◆ Supplied material ◆
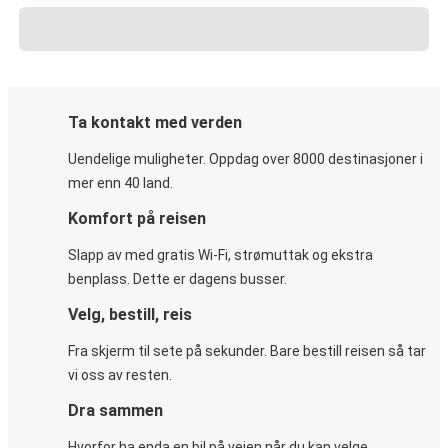
Ta kontakt med verden
Uendelige muligheter. Oppdag over 8000 destinasjoner i
mer enn 40 land.
Komfort på reisen
Slapp av med gratis Wi-Fi, strømuttak og ekstra
benplass. Dette er dagens busser.
Velg, bestill, reis
Fra skjerm til sete på sekunder. Bare bestill reisen så tar
vi oss av resten.
Dra sammen
Hvorfor ha enda en bil på veien når du kan velge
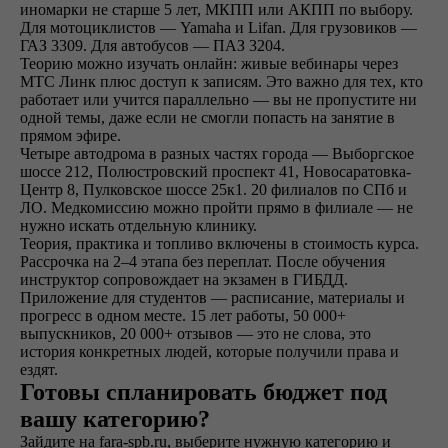
Просто напиши!
иномарки не старше 5 лет, МКПП или АКПП по выбору.
Для мотоциклистов — Yamaha и Lifan. Для грузовиков —
ГАЗ 3309. Для автобусов — ПАЗ 3204.
Теорию можно изучать онлайн: живые вебинары через
МТС Линк плюс доступ к записям. Это важно для тех, кто
работает или учится параллельно — вы не пропустите ни
одной темы, даже если не смогли попасть на занятие в
прямом эфире.
Четыре автодрома в разных частях города — Выборгское
шоссе 212, Полюстровский проспект 41, Новосаратовка-
Центр 8, Пулковское шоссе 25к1. 20 филиалов по СПб и
ЛО. Медкомиссию можно пройти прямо в филиале — не
нужно искать отдельную клинику.
Теория, практика и топливо включены в стоимость курса.
Рассрочка на 2–4 этапа без переплат. После обучения
инструктор сопровождает на экзамен в ГИБДД.
Приложение для студентов — расписание, материалы и
Написать в ВКонтакте
прогресс в одном месте. 15 лет работы, 50 000+
выпускников, 20 000+ отзывов — это не слова, это
история конкретных людей, которые получили права и
ездят.
Готовы спланировать бюджет под
Написать в телеграм
вашу категорию?
Зайдите на fara-spb.ru, выберите нужную категорию и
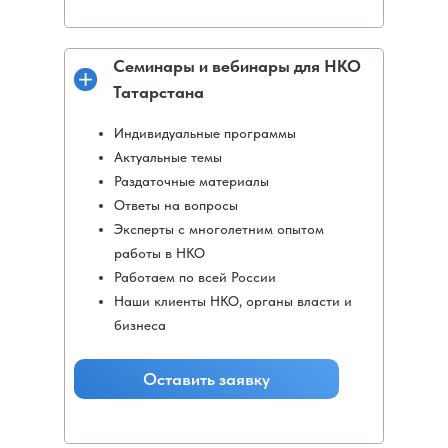
Семинары и вебинары для НКО
Татарстана
Индивидуальные программы
Актуальные темы
Раздаточные материалы
Ответы на вопросы
Эксперты с многолетним опытом
работы в НКО
Работаем по всей России
Наши клиенты НКО, органы власти и
бизнеса
Оставить заявку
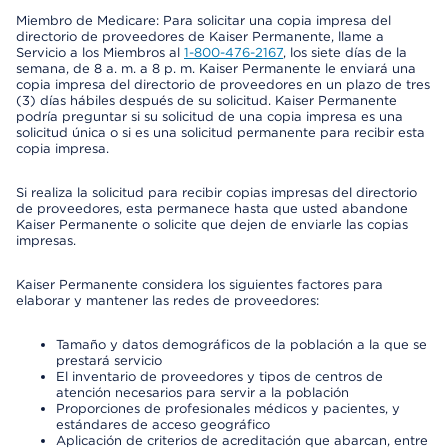
Miembro de Medicare: Para solicitar una copia impresa del
directorio de proveedores de Kaiser Permanente, llame a
Servicio a los Miembros al
1-800-476-2167
, los siete días de la
semana, de 8 a. m. a 8 p. m. Kaiser Permanente le enviará una
copia impresa del directorio de proveedores en un plazo de tres
(3) días hábiles después de su solicitud. Kaiser Permanente
podría preguntar si su solicitud de una copia impresa es una
solicitud única o si es una solicitud permanente para recibir esta
copia impresa.
Si realiza la solicitud para recibir copias impresas del directorio
de proveedores, esta permanece hasta que usted abandone
Kaiser Permanente o solicite que dejen de enviarle las copias
impresas.
Kaiser Permanente considera los siguientes factores para
elaborar y mantener las redes de proveedores:
Tamaño y datos demográficos de la población a la que se
prestará servicio
El inventario de proveedores y tipos de centros de
atención necesarios para servir a la población
Proporciones de profesionales médicos y pacientes, y
estándares de acceso geográfico
Aplicación de criterios de acreditación que abarcan, entre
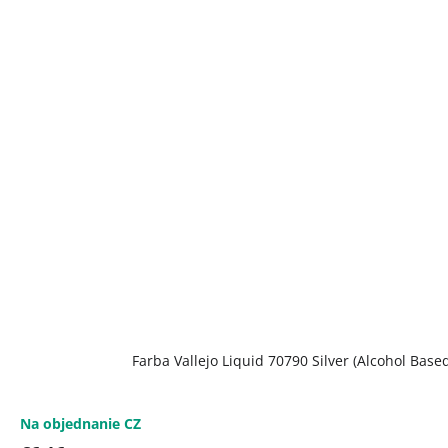
Farba Vallejo Liquid 70790 Silver (Alcohol Base
Na objednanie CZ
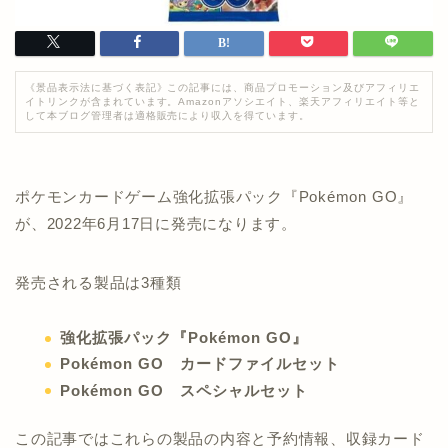
《景品表示法に基づく表記》この記事には、商品プロモーション及びアフィリエ
イトリンクが含まれています。Amazonアソシエイト、楽天アフィリエイト等と
して本ブログ管理者は適格販売により収入を得ています。
ポケモンカードゲーム強化拡張パック『Pokémon GO』
が、2022年6月17日に発売になります。
発売される製品は3種類
強化拡張パック『Pokémon GO』
Pokémon GO カードファイルセット
Pokémon GO スペシャルセット
この記事ではこれらの製品の内容と予約情報、収録カード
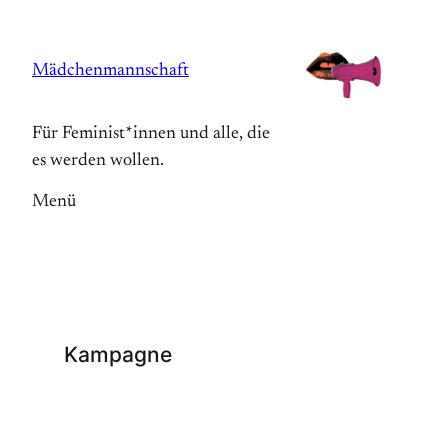
Zum
Inhalt
Mädchenmannschaft
springen
Für Feminist*innen und alle, die
es werden wollen.
Menü
Kampagne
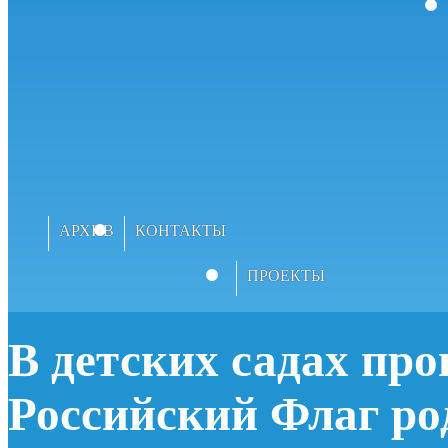
АРХИВ
КОНТАКТЫ
ПРОЕКТЫ
В детских садах пр
Российский Флаг ро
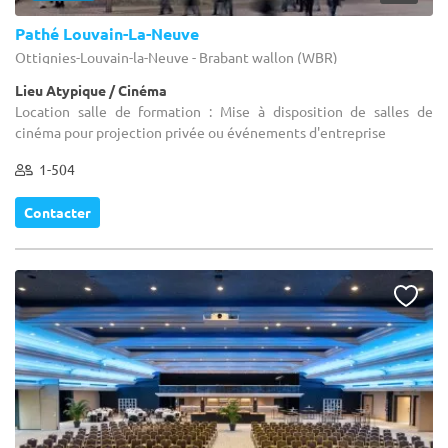
Pathé Louvain-La-Neuve
Ottignies-Louvain-la-Neuve - Brabant wallon (WBR)
Lieu Atypique / Cinéma
Location salle de formation : Mise à disposition de salles de
cinéma pour projection privée ou événements d'entreprise
1-504
Contacter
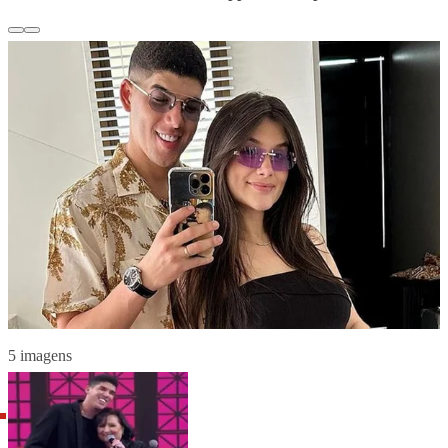
5 imagens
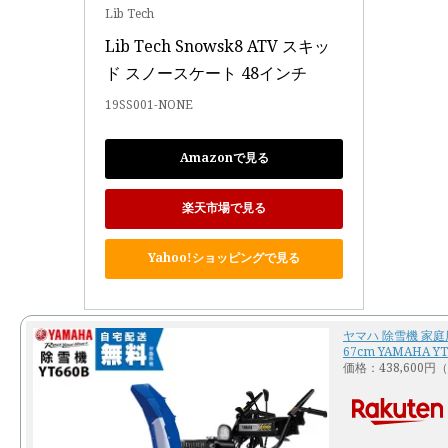
Lib Tech
Lib Tech Snowsk8 ATV スキッ
ド スノースケート 48インチ
19SS001-NONE
Amazonで見る
楽天市場で見る
Yahoo!ショッピングで見る
ヤマハ 除雪機 家庭用
67cm YAMAHA YT
価格：438,600円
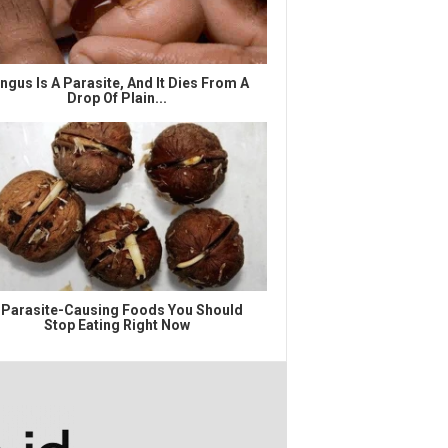
ngus Is A Parasite, And It Dies From A
Drop Of Plain...
 Parasite-Causing Foods You Should
Stop Eating Right Now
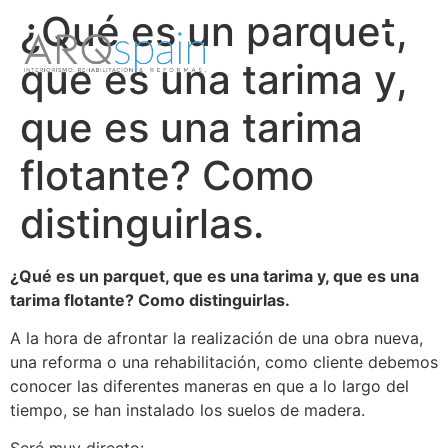
¿Qué es un parquet,
que es una tarima y,
que es una tarima
flotante? Como
distinguirlas.
¿Qué es un parquet, que es una tarima y, que es una
tarima flotante? Como distinguirlas.
A la hora de afrontar la realización de una obra nueva,
una reforma o una rehabilitación, como cliente debemos
conocer las diferentes maneras en que a lo largo del
tiempo, se han instalado los suelos de madera.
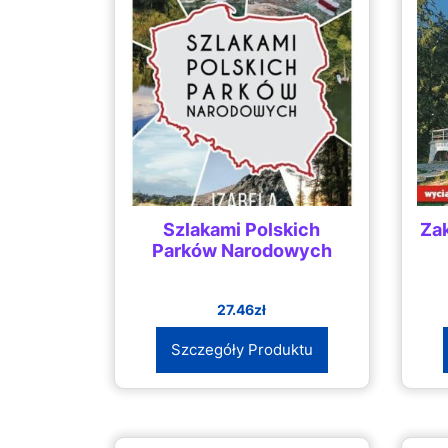
Szlakami Polskich
Zak
Parków Narodowych
27.46
zł
Szczegóły Produktu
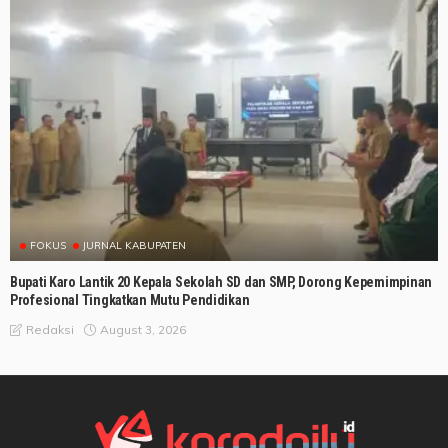
FOKUS
JURNAL KABUPATEN
Bupati Karo Lantik 20 Kepala Sekolah SD dan SMP, Dorong Kepemimpinan
Profesional Tingkatkan Mutu Pendidikan
August 3, 2026
Redaksi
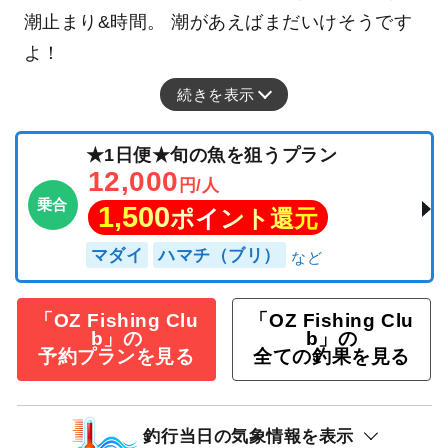
潮止まり&時間。 潮があえばまだいけそうです
よ！
続きを表示
★1日便★旬の魚を狙うプラン
12,000
円/人
乗合
1,500
ポイント還元
マダイ
ハマチ（ブリ）
「OZ Fishing Clu
「OZ Fishing Clu
b」の
b」の
予約プランを見る
全ての釣果を見る
釣行当日の気象情報を表示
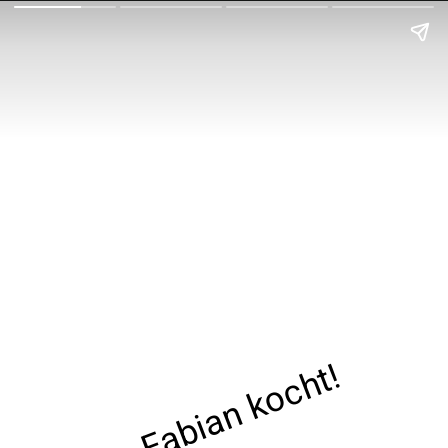
Fabian kocht!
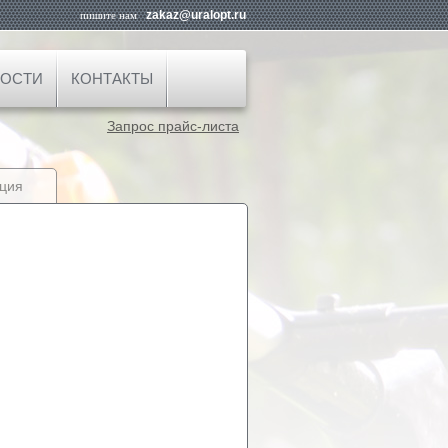
zakaz@uralopt.ru
пишите нам
ОСТИ
КОНТАКТЫ
Запрос прайс-листа
ция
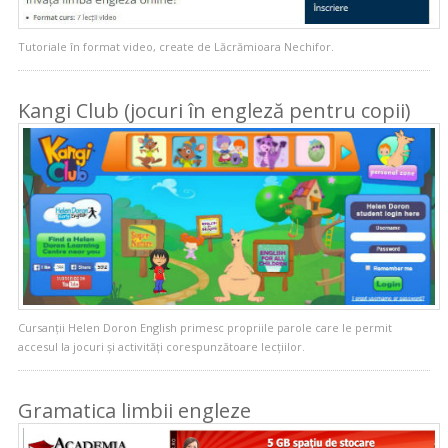
Tutoriale în format video, create de Lăcrămioara Nechifor.
Kangi Club (jocuri în engleză pentru copii)
Cursanții Helen Doron English primesc propriile parole care le permit
accesul la jocuri și activități corespunzătoare lecțiilor.
Gramatica limbii engleze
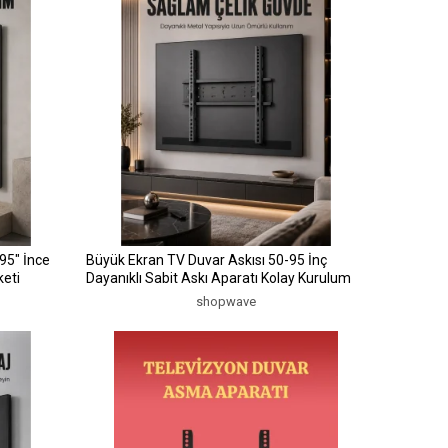
95" İnce
Büyük Ekran TV Duvar Askısı 50-95 İnç
keti
Dayanıklı Sabit Askı Aparatı Kolay Kurulum
shopwave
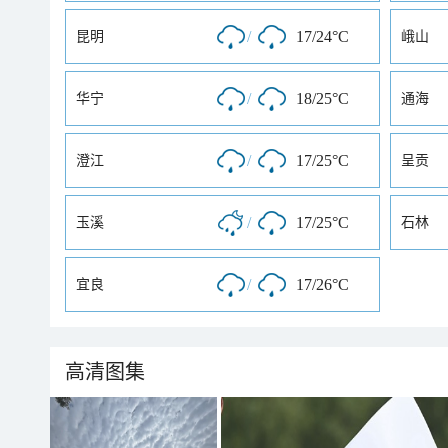
/
17/24°C
昆明
峨山
/
18/25°C
华宁
通海
/
17/25°C
澄江
呈贡
/
17/25°C
玉溪
石林
/
17/26°C
宜良
高清图集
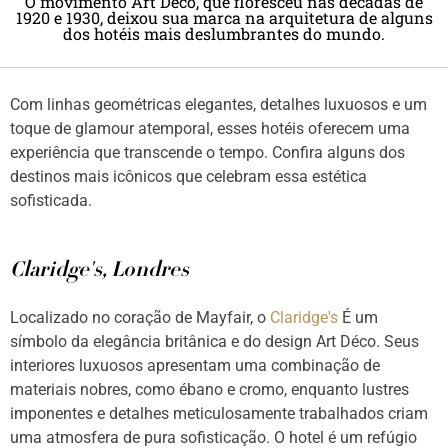
O movimento Art Déco, que floresceu nas décadas de
1920 e 1930, deixou sua marca na arquitetura de alguns
dos hotéis mais deslumbrantes do mundo.
Com linhas geométricas elegantes, detalhes luxuosos e um
toque de glamour atemporal, esses hotéis oferecem uma
experiência que transcende o tempo. Confira alguns dos
destinos mais icônicos que celebram essa estética
sofisticada.
Claridge's, Londres
Localizado no coração de Mayfair, o
Claridge's
É um
símbolo da elegância britânica e do design Art Déco. Seus
interiores luxuosos apresentam uma combinação de
materiais nobres, como ébano e cromo, enquanto lustres
imponentes e detalhes meticulosamente trabalhados criam
uma atmosfera de pura sofisticação. O hotel é um refúgio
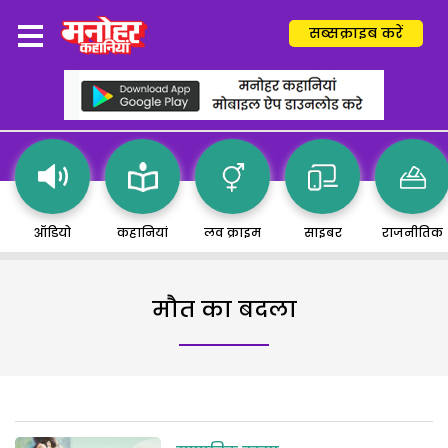
सब्सक्राइब करें
ऑडियो
कहानियां
लव क्राइम
साइबर
राजनीतिक
मौत का बदला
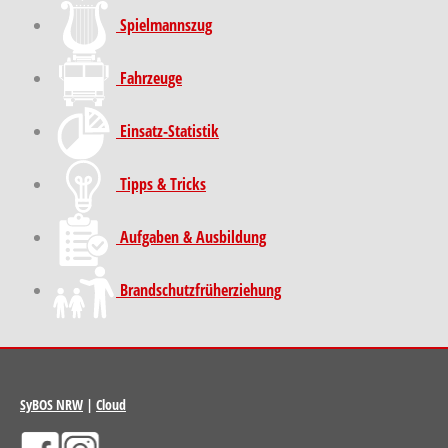
Spielmannszug
Fahrzeuge
Einsatz-Statistik
Tipps & Tricks
Aufgaben & Ausbildung
Brand­schutz­früh­erziehung
SyBOS NRW
|
Cloud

◆ Instructions to follow ◆
Take every line from the records above that has the word "материалы" and copy it.

◆ Answer to the exercise ◆
Приложение для студентов — расписание, материалы и
Раздаточные материалы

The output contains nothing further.